▸ **Kaynak metin**:
========================================

1- Muhatabın Tanınması Prensibi
Talim ve terbiyede muhatabın tanınması çok ehemmiyetlidir. Kendine bir şey vermeyi tasarladığımız şahsı tanımadan, ona bir şeyler vermeye kalkışmak menfî tesire ve aksülamele sebebiyet verebilir. Büyük olsun, küçük olsun bu böyledir. Bu itibarladır ki, nazarı keskin, kavraması süratli, tespitleri yerinde manâ-ehlinin terbiye ve irşatları daima diğerlerinden daha tesirli olmuştur.
Binaenaleyh, evvela çocuğun ruh durumunu tespit etmek, sonra müdahalede bulunmak lazımdır ki, aksülamel gösterme gibi menfî durumlar ortaya çıkmasın. Çocuk vardır ki; sevgiyle, okşamakla, hediye ve mükafâtla yumuşar balmumuna döner. Çocuk da vardır ki; yüz-ekşitmek, alâkasız kalmak ve yerinde de kulağını çekmekle… Ne var ki, birinci şıkta mutâlaa edilebilecek çocuklar daha çok ve o yol daha müessirdir. Zira, beşer yaratılışın gereği olarak iyilikler, ihsanlar ve güler yüz, insanı insana bağlama ve onlarla götürülecek tekliflere olumlu cevap alma bakımından en müessir silahtır. Siz, sevgiyle, hediye ile, mükâfatla onların gönüllerine girerseniz, onlar da sizin düşüncelerinize saygılı ve tekliflerinize hürmetkâr olurlar.
2- Tedricilik Prensibi
Terbiyede tedrîcilik esasına riâyet etmek, yani, fıtrat kanunlarına uyup, aceleciliği bırakmak şarttır. Aksine verilmek istenen şey tesirsiz kalır. Tedrîcilikle alâkalı, aşağıdaki hususların bellenmesinde fayda vardır:
a) Verilecek şeylerin dozajının ayarlanması… Gelişi-güzel ve hele mürşit tarafından hazmedilmedik şeylerin verilmesi faydadan çok zarar getirir.
b) Verilmesi gerekli olan şeylerin çocuğa aktarılmasında; sabır, kararlılık ve bıktırmayan tekrara ihtiyaç vardır. Bir verip bir kesmek ve hele sabırsızlık ilaca benzer ki; panzehirken zehir olur.
c) Telkinin, en son tesir edeceği zamana kadar, çocuktan katiyen bir şey beklenmemelidir. Zira bu mevzuda gösterilecek her hırs ve acelecilik hem fıtrata aykırı, hem de beklenildiği anda umulan şey elde edilemeyeceği için hüsrana sebeptir.

========================================

▸ **Verilen bilgiler**:

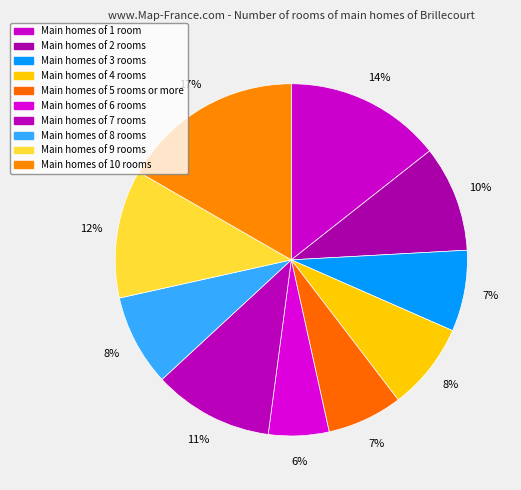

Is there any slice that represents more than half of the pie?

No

========================================

▸ **Çalışma görevi**: Terbiye prensipleri hakkındaki metinden "1- Muhatabın Tanınması" ile "daha tesirli olmuştur." arasındaki bölümü, her iki ifade de dahil olmak üzere, hiçbir değişiklik yapmadan kopyalayın.

▸ **Alıştırmanın cevabı**:
1- Muhatabın Tanınması Prensibi
Talim ve terbiyede muhatabın tanınması çok ehemmiyetlidir. Kendine bir şey vermeyi tasarladığımız şahsı tanımadan, ona bir şeyler vermeye kalkışmak menfî tesire ve aksülamele sebebiyet verebilir. Büyük olsun, küçük olsun bu böyledir. Bu itibarladır ki, nazarı keskin, kavraması süratli, tespitleri yerinde manâ-ehlinin terbiye ve irşatları daima diğerlerinden daha tesirli olmuştur.